Pose estimation data:
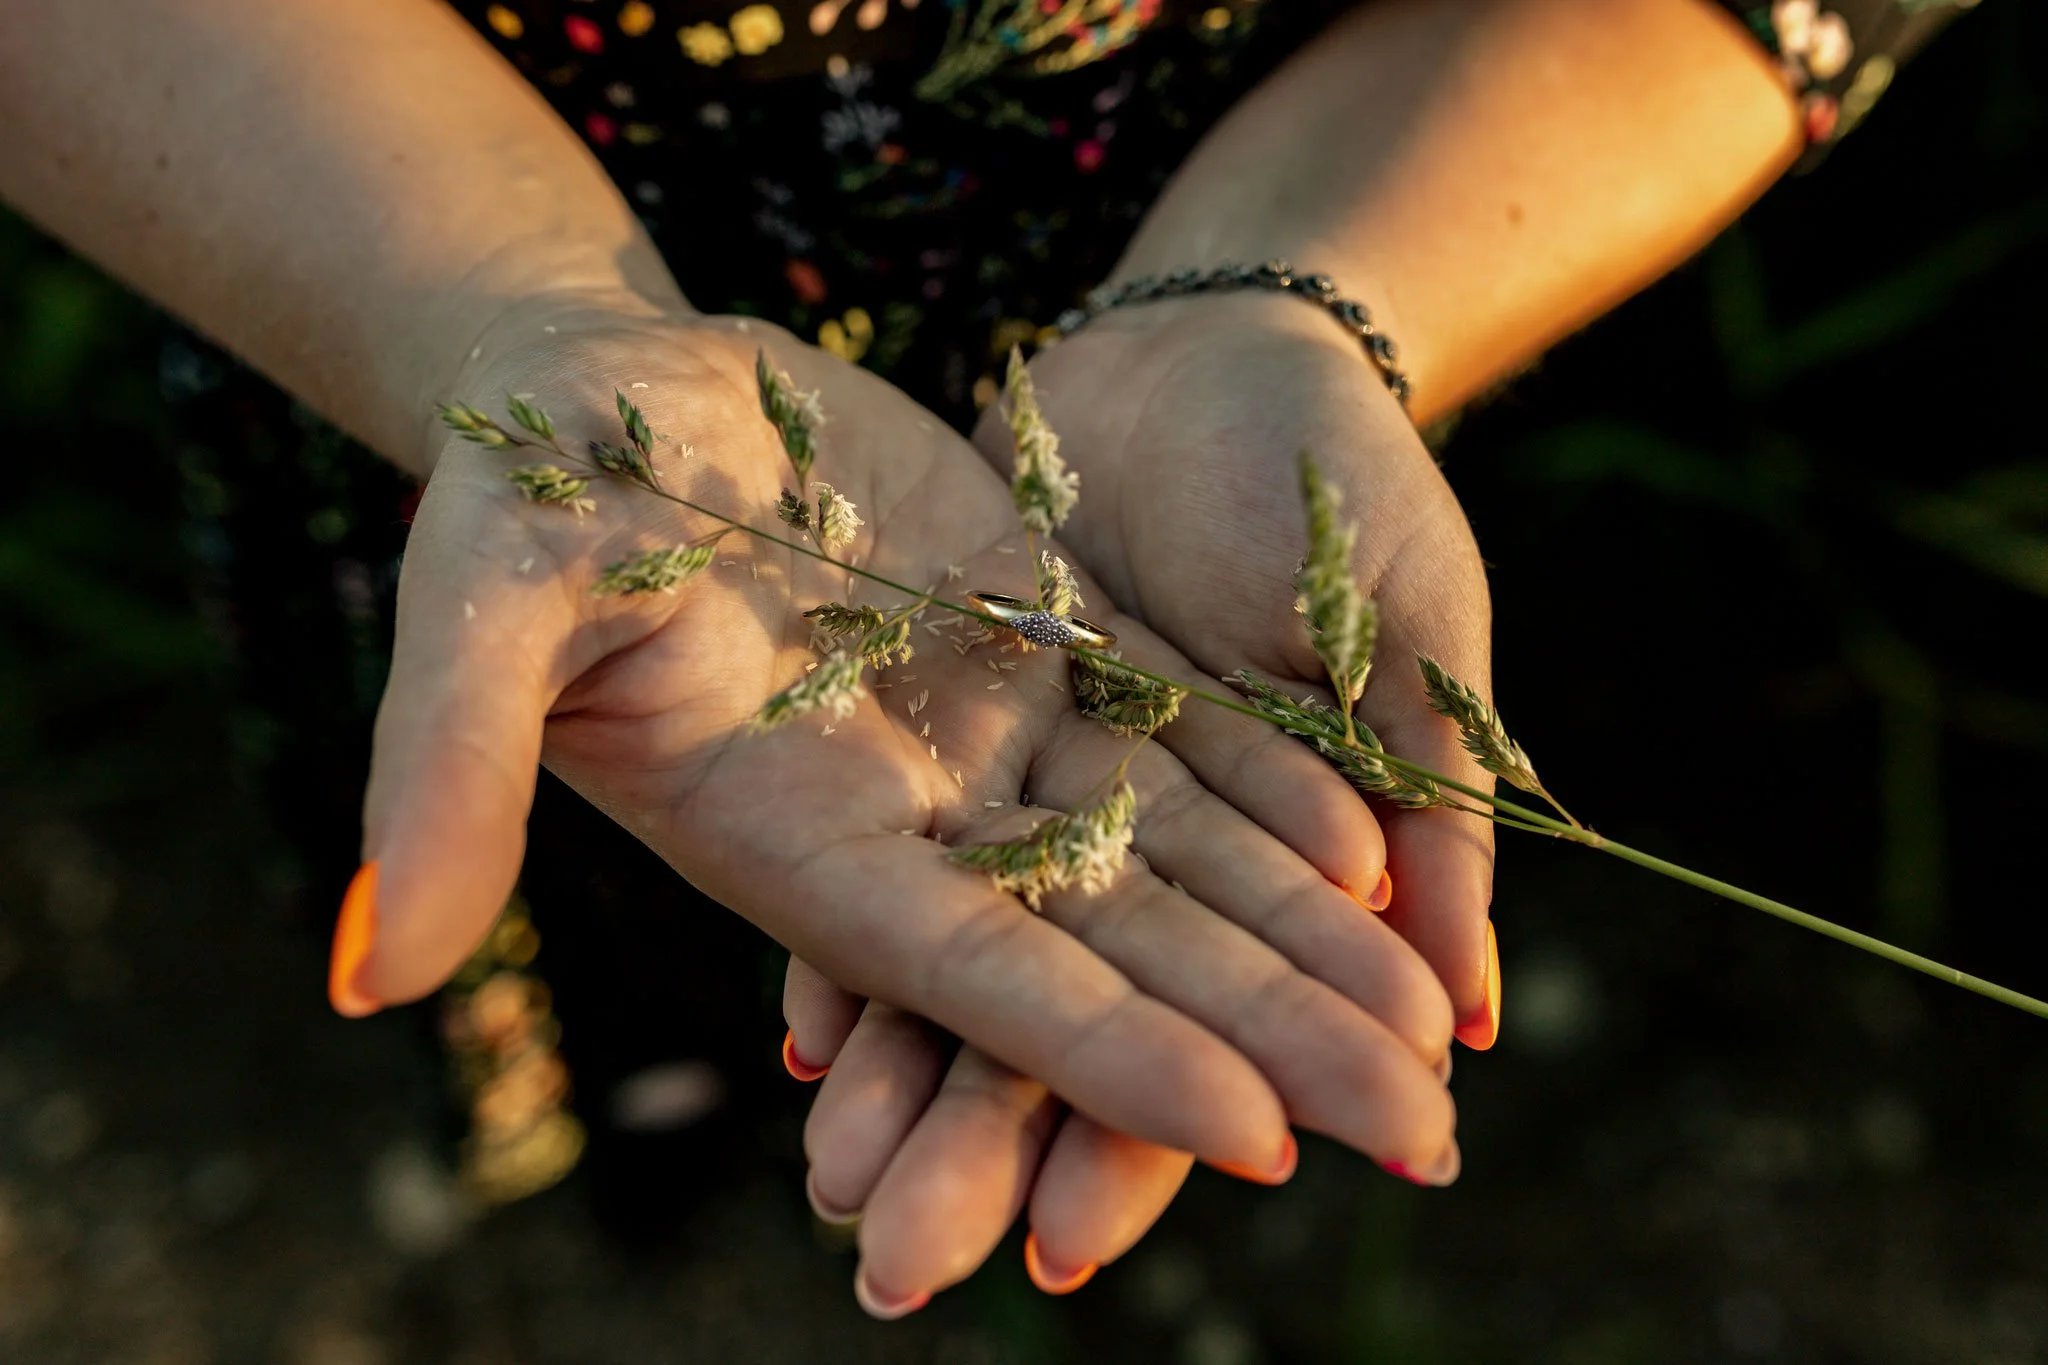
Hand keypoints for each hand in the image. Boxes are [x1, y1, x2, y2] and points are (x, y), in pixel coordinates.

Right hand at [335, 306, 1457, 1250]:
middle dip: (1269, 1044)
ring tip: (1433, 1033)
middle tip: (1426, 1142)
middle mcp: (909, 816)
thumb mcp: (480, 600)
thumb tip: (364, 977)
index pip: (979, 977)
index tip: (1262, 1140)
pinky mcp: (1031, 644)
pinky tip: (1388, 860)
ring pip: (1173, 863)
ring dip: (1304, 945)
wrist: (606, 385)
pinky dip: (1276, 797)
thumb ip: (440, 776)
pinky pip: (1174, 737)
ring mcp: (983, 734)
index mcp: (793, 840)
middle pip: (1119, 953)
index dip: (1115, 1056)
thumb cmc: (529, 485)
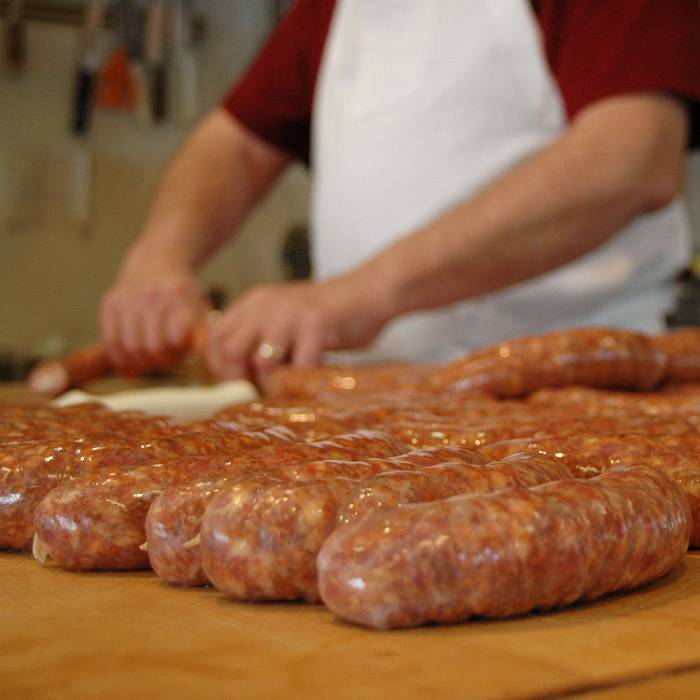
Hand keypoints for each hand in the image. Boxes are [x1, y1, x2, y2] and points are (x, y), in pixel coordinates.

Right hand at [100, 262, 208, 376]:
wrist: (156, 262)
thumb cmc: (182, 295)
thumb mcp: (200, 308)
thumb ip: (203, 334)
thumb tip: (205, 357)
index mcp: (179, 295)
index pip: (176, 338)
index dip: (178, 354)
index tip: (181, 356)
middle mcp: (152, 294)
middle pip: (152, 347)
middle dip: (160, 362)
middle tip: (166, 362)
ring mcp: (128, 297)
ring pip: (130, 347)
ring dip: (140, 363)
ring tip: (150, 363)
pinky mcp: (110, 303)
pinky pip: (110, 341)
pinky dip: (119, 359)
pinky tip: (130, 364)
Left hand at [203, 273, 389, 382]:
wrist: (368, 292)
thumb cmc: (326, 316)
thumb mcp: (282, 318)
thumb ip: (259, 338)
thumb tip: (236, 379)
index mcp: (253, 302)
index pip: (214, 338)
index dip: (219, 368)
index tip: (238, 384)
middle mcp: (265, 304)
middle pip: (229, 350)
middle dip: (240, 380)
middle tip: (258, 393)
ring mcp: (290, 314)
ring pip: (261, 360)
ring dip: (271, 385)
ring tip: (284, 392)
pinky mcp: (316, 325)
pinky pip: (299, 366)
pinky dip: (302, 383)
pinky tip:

* PROBLEM REQUIREMENTS *
Set down the entries above exactly, and keep every picture out of your copy.

* ANSWER *
Hand keypoints for each hand in the image. Boxes are [x1, y1, x2, y2] and points are (x, y), in pixel coordinates.

Right hand at [335, 306, 1457, 1250]:
middle dip: (1269, 1044)
ring tip: (1433, 1033)
middle tip: (1426, 1142)
middle mcp: (909, 816)
thumb mcp: (480, 600)
thumb tip: (364, 977)
index pip: (979, 977)
index tip: (1262, 1140)
pinky mcp: (1031, 644)
pinky tip: (1388, 860)
ring pip: (1173, 863)
ring dip: (1304, 945)
wrist: (606, 385)
pinky dip: (1276, 797)
thumb ip: (440, 776)
pinky pip: (1174, 737)
ring mcp: (983, 734)
index mcp: (793, 840)
middle pip: (1119, 953)
index dip: (1115, 1056)
thumb cmc: (529, 485)
Hand keypoints for each hand in the image. Boxes are [x1, y1, x2, y2] and points are (x, y), in pixel coordinates.

Right hand at [100, 262, 208, 376]:
wrist: (156, 262)
thumb cmc: (182, 295)
thumb mcp: (200, 308)
thumb ip: (203, 334)
thumb tip: (205, 357)
index mcp: (179, 295)
index pip: (176, 338)
index dip: (178, 354)
index tip: (181, 356)
middle mcp: (152, 294)
middle pip: (152, 347)
middle dip: (160, 362)
middle tip: (166, 362)
ring mcp: (128, 297)
ring pip: (130, 347)
ring dip: (140, 363)
ring tip: (150, 363)
pinky mcp: (110, 303)
pinky pip: (110, 341)
pinky dip: (119, 359)
pinky tip: (130, 364)
Left hand at [203, 273, 389, 382]:
wrist: (368, 292)
thumb cmc: (326, 316)
thumb mcp: (282, 318)
thumb ip: (259, 338)
thumb tip: (236, 379)
index mcp: (253, 302)
index pip: (214, 338)
index dip: (219, 368)
index tip: (238, 384)
middle mcp: (265, 304)
middle pip: (229, 350)
middle dip: (240, 380)
middle tip: (258, 393)
ring mcp: (290, 314)
ring pip: (261, 360)
ring dip: (271, 385)
ring tip: (284, 392)
pinky mcp: (316, 325)
pinky pip: (299, 366)
pinky dip: (302, 383)
pinky tip:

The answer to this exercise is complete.